朗読箇所:ヨハネによる福音書20章19節~31節
今日の朗読箇所では、復活したイエス様が弟子の前に現れた様子が語られています。いくつかの観点からお話ししたいと思います。
まずは、十字架につけられて亡くなったはずのイエス様が現れたとき、弟子たちはどんな状況にいたかということです。いま読んだ、最初のところ、(ヨハネによる福音書)20章19節の書き出しは、「その日、すなわち週の初めの日の夕方、弟子たちはユダヤ人を恐れて、自分たちのいる家の戸に鍵をかけていた。」とあります。つまり、自分たちの親分であったイエス様が殺された後弟子たちは、自分たちがイエス様の弟子であったので、同じようにユダヤ人、ここでは、祭司長、長老、権力者などを指すものと思われますが、そのユダヤ人によって、自分も処刑されるのではないかと恐れおののいて、家の戸に鍵をかけて引き込もっていたわけです。この場面では、イエス様が復活する前の弟子たちの心理状態を知ることができます。つまり、自分たちはイエス様の仲間だとは思われたくなかった。そういう心理状態でいたわけです。だから、誰とも会わずにすむように、家の戸に鍵をかけて引き込もっていたわけです。
しかし、そこに復活したイエス様が現れます。今度はこのときのイエス様の存在のしかたに注目してみましょう。何か気づきますか。再び今日の朗読の最初の方から引用しますが、「自分たちのいる家の戸に鍵をかけていた。そこへ、イエスが来て真ん中に立ち」と書かれているのです。「イエスが来て真ん中に立ち」とあるわけですから、弟子たちとの位置関係が記載されており、ここからイエス様は何らかの姿を、言い換えると、Being(存在ですね)を持っていたわけです。けれども、ちょっと変ではありませんか。なぜならば、弟子たちの集まっていた家の戸には鍵がかかっていたわけですから、普通の肉体を持っていたのでは、つまり、復活前のように、通常の人間と同じような肉体を持っていたのならば、この家の中にイエス様は入れなかったはずです。しかし、イエス様はこの後で、十字架上で傷つけられた手とわき腹とをお見せになっている(同20節前半)。ということは、やはり何らかの形式での体をお持ちになって現れた、御復活されたということになります。その復活後のイエス様の体は私たちには想像しづらいものです。しかし、「弟子たちは、主を見て喜んだ」(同20節後半)と書かれている。つまり、これは、復活されたイエス様が、自分たちと一緒に旅をしながら人々を救いに導き、その後、十字架上で処刑されたイエス様と同一の方であるということがわかったということです。
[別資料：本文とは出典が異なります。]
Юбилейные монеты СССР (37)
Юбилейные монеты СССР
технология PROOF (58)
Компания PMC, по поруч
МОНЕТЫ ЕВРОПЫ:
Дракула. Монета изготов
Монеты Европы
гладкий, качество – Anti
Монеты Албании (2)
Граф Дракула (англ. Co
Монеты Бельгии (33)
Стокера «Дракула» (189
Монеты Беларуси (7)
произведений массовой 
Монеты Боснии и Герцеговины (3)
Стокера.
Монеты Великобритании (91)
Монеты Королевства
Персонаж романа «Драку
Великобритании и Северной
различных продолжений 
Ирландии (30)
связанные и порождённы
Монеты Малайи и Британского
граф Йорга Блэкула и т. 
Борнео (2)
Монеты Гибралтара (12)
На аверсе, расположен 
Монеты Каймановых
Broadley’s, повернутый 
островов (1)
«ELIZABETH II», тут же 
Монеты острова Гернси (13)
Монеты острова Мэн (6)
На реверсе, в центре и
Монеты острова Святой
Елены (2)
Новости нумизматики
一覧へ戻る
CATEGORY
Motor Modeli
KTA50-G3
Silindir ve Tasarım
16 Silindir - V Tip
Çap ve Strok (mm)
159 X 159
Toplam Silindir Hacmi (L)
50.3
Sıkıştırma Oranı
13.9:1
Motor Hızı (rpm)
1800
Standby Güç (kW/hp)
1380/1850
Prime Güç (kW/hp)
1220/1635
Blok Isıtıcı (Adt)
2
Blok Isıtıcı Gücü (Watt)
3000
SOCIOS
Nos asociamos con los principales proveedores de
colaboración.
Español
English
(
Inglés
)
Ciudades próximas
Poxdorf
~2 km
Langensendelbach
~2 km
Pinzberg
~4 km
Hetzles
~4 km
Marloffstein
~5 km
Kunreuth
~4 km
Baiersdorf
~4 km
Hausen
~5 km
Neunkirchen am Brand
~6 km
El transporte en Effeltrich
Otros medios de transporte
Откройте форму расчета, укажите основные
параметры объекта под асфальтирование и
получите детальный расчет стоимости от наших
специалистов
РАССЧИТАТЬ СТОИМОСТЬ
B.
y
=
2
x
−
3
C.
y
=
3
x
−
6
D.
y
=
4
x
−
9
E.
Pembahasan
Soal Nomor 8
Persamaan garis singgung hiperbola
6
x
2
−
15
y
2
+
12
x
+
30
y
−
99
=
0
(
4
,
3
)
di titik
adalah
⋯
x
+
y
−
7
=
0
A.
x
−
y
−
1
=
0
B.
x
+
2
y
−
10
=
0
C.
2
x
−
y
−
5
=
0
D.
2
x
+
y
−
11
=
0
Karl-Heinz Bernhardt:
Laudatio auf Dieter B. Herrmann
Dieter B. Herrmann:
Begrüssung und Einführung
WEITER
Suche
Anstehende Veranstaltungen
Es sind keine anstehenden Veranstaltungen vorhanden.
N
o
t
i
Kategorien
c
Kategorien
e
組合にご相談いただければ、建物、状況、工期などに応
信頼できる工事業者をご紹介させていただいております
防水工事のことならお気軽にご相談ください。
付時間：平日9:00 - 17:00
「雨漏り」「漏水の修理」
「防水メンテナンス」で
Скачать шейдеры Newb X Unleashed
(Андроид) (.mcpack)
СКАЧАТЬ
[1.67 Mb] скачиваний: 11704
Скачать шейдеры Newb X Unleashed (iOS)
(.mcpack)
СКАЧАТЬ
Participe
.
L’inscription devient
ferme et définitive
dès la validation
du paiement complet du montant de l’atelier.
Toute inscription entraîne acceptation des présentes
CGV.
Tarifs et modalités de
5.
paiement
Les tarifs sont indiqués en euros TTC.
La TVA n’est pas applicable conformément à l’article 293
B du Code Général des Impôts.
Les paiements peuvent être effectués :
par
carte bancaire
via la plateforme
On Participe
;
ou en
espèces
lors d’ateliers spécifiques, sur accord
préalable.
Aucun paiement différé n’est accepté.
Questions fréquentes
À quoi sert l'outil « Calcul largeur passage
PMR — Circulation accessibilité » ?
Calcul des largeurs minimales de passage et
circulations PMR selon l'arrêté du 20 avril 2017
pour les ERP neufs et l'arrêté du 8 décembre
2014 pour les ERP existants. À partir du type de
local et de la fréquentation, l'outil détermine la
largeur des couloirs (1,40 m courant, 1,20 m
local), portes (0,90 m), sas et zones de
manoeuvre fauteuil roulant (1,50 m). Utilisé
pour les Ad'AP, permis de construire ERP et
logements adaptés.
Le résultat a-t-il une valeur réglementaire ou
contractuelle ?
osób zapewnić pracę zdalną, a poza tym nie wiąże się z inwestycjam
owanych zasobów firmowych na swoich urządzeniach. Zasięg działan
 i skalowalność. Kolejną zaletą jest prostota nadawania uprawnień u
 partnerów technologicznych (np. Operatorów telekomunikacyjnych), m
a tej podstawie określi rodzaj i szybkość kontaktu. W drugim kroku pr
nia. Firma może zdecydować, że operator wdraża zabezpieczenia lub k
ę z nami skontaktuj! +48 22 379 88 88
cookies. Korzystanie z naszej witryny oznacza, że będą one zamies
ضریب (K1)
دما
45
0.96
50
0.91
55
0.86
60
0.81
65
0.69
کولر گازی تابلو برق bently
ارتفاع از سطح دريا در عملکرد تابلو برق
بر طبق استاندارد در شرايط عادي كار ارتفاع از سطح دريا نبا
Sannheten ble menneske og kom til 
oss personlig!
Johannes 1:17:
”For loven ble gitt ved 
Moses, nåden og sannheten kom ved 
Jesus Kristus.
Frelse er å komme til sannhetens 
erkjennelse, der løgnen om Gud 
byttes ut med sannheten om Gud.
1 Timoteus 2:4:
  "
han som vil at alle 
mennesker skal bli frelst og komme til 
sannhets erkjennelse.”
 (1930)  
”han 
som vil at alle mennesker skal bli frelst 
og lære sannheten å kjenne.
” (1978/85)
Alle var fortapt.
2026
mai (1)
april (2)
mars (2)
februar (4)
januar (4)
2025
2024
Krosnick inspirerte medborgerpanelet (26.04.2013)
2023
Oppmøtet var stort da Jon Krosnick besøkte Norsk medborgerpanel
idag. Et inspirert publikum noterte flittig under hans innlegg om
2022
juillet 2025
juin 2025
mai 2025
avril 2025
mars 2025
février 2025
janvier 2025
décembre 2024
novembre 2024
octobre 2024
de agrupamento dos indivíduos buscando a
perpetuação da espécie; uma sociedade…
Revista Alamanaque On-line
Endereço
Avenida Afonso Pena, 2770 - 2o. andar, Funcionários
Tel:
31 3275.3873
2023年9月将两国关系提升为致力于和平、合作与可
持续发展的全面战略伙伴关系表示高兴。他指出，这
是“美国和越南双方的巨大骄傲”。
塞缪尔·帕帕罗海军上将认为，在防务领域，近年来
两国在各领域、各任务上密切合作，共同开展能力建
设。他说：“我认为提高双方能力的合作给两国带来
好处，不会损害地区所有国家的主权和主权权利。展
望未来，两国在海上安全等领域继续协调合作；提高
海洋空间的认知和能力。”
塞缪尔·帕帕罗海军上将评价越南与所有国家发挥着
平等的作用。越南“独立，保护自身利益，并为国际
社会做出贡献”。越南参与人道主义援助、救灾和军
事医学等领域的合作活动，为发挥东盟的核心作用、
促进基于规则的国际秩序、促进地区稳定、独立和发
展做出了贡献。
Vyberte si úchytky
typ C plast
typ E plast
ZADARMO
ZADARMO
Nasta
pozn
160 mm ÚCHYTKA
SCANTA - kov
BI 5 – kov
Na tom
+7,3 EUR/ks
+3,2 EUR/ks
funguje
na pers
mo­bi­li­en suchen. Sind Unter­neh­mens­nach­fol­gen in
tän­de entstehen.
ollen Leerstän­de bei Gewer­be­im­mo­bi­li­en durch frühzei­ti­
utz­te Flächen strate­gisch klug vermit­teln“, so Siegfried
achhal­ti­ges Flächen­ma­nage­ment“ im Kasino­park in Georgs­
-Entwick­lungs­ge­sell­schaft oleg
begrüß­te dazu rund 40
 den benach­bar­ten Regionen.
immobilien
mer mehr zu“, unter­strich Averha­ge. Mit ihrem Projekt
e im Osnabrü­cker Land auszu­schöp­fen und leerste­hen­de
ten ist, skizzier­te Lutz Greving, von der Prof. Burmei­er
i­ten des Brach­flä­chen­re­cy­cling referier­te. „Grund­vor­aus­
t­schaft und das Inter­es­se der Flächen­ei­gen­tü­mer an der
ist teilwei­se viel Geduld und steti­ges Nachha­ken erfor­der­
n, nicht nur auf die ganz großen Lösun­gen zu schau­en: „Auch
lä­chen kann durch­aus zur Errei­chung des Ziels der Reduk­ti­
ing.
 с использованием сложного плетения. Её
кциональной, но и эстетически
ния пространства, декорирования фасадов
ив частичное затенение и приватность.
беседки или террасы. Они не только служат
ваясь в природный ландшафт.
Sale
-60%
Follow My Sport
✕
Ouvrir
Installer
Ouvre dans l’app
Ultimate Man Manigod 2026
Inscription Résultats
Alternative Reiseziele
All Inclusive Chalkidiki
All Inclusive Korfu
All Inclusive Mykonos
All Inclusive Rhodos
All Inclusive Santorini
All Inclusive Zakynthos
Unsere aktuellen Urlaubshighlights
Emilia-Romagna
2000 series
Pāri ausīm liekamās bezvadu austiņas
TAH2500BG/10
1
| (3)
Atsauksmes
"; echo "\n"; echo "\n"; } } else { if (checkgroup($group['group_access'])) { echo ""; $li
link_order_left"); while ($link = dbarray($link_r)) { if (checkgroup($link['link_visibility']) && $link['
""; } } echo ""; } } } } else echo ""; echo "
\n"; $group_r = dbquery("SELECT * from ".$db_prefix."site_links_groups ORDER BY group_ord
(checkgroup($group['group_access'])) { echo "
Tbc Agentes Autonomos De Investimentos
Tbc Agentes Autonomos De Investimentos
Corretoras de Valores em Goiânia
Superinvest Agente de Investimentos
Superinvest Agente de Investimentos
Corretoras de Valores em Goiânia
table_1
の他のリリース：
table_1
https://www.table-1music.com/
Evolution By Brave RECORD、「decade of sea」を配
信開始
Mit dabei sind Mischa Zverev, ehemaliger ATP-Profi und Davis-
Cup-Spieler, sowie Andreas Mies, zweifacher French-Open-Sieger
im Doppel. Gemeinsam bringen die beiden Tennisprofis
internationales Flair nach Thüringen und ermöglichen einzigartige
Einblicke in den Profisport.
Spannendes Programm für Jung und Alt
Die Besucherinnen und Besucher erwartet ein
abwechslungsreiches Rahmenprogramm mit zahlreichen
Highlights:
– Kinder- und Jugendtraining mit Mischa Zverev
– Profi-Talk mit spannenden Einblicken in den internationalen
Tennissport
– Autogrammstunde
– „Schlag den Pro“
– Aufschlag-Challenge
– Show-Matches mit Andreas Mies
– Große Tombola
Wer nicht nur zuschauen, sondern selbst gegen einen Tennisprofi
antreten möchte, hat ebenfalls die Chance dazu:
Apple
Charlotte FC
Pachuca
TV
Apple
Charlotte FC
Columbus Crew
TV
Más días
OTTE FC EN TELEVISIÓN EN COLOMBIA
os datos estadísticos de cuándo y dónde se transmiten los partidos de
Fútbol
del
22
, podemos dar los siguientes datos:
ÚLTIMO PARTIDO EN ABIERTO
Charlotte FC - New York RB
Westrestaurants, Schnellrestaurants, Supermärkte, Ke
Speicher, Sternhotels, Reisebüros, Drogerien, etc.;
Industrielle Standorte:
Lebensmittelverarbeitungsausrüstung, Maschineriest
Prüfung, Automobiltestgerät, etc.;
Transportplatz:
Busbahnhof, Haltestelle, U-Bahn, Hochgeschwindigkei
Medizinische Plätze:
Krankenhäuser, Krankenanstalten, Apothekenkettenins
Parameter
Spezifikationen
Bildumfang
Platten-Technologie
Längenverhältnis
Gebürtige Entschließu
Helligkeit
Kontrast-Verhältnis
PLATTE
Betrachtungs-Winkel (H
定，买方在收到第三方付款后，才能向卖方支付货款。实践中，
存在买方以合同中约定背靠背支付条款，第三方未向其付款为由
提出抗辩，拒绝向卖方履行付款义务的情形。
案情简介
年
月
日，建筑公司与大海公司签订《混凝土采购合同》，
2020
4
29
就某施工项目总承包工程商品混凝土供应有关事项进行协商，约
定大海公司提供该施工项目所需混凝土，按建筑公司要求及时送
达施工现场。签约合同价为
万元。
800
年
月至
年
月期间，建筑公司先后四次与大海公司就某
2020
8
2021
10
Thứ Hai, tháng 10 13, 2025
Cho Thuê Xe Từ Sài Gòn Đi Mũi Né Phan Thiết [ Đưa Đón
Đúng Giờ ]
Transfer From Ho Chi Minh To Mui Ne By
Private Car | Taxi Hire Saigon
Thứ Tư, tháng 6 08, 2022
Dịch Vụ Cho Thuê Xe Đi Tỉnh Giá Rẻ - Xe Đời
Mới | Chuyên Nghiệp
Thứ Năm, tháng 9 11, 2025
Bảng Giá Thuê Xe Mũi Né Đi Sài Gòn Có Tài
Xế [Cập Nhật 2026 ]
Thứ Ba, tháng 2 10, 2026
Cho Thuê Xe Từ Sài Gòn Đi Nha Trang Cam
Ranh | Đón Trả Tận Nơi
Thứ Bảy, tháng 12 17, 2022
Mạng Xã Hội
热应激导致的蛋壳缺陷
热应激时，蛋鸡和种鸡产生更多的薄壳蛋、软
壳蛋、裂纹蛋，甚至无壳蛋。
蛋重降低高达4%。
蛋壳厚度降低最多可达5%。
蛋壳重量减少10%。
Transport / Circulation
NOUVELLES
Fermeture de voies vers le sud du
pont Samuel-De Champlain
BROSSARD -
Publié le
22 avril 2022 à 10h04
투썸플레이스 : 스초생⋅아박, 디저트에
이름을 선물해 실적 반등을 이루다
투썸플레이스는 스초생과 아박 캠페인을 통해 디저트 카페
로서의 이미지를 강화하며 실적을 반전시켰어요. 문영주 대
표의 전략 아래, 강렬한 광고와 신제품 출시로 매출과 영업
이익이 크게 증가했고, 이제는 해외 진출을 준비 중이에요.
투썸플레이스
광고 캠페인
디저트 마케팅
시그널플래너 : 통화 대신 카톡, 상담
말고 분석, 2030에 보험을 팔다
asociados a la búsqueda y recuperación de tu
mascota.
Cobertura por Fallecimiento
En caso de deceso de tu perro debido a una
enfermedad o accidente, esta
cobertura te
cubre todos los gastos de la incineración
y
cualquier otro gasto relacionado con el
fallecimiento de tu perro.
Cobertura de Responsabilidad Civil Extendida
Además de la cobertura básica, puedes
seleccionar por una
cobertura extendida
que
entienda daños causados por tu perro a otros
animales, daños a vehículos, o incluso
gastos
ご自分がイエス様であることがわかった弟子たちに、イエス様はこういわれました。「あなたがたに平和があるように。父がわたしをお遣わしになったように、わたしもあなたがたを遣わす」(同21節)と。そして、イエス様は弟子たちに息を吹きかけたと書かれています(同22節)。日本語でも、「息のかかった人」という言葉があり、それは、たとえば、上司や先輩から、特にかわいがられている人のことを指します。これと同じかどうかはわかりませんが、いずれにしても、イエス様が弟子たちに息を吹きかけられたということには特別な意味が秘められています。なぜなら、それに続けてイエス様は弟子たちにこういわれたからです。「聖霊を受けなさい。だれの罪でも、あなたがたが赦せば、その罪は赦される。だれの罪でも、あなたがたが赦さなければ、赦されないまま残る」(同23節)と。すなわち、この言葉の意味は、これまで、神であるイエス様だけが、人の罪を赦すという権能を持っていたわけですが、このイエス様固有の権能を弟子たちにも分け与えたわけです。これはまさに、イエス様の弟子たちが、イエス様の使途に変わった瞬間の出来事を記述しているわけです。
ところで、これらの出来事が起こったとき、12人の弟子たちの中の一人であるトマスだけは、その場に居合わせませんでした。ですから、他の弟子たちが、「わたしたちは主を見た」(同25節前半)と言っても、トマスは、「あの方の手に釘の跡を見、この指を釘跡に入れてみなければ、また、この手をそのわき腹に入れてみなければ、わたしは決して信じない」(同25節後半)と言って、イエス様の御復活を信じませんでした。すると、8日後、今度はトマスも一緒に弟子たちと集まっているところに、同じように「イエスが来て真ん中に立ち」(同26節)ました。そして、トマスに次のように言われます。「あなたの指をここに当てて、わたしの手を見なさい。また、あなたの手を伸ばし、わたしのわき腹に入れなさい。信じない者ではなく、信じる者になりなさい」(同27節)と。するとトマスは、「わたしの主、わたしの神よ」(同28節)と言って、イエス様が復活されたことを信じます。因みに、ここには、実際にトマスがイエス様の手の釘跡に指を入れてあり、わき腹に手を入れたりしたかどうかは書かれていません。おそらく、トマスは、他の弟子たちと同様に、イエス様を見ただけで、それが復活したイエス様であると信じたのでしょう。そんなトマスにイエスは言います。「わたしを見たから信じたのか。見ないのに信じる人は、幸いである」と。
さて、この今日の朗読の最後の言葉は大変重要です。
しばしば、神や仏を信じない人たちは、それらを信じる人に対して、「あなたはなぜそんなものを信じるの?見たことがあるの?」と言ったりします。しかし、見えるものは信じる対象にはなり得ません。それは、そこにそれがあることを事実として認識できるからです。信仰とは、見えるものが対象にはなり得ません。つまり、今見えている事実は信仰とは無関係なのです。信仰の対象になり得るのは、見えないものに限られます。ですから、神は偶像崇拝を固く禁じています。したがって、イエス様もまた、「見ないのに信じる人は、幸いである」とトマスに仰ったのです。
わたしたちもまた、幸いな者となれるように、見ないのに信じるという恵みをいただけるよう祈りましょう。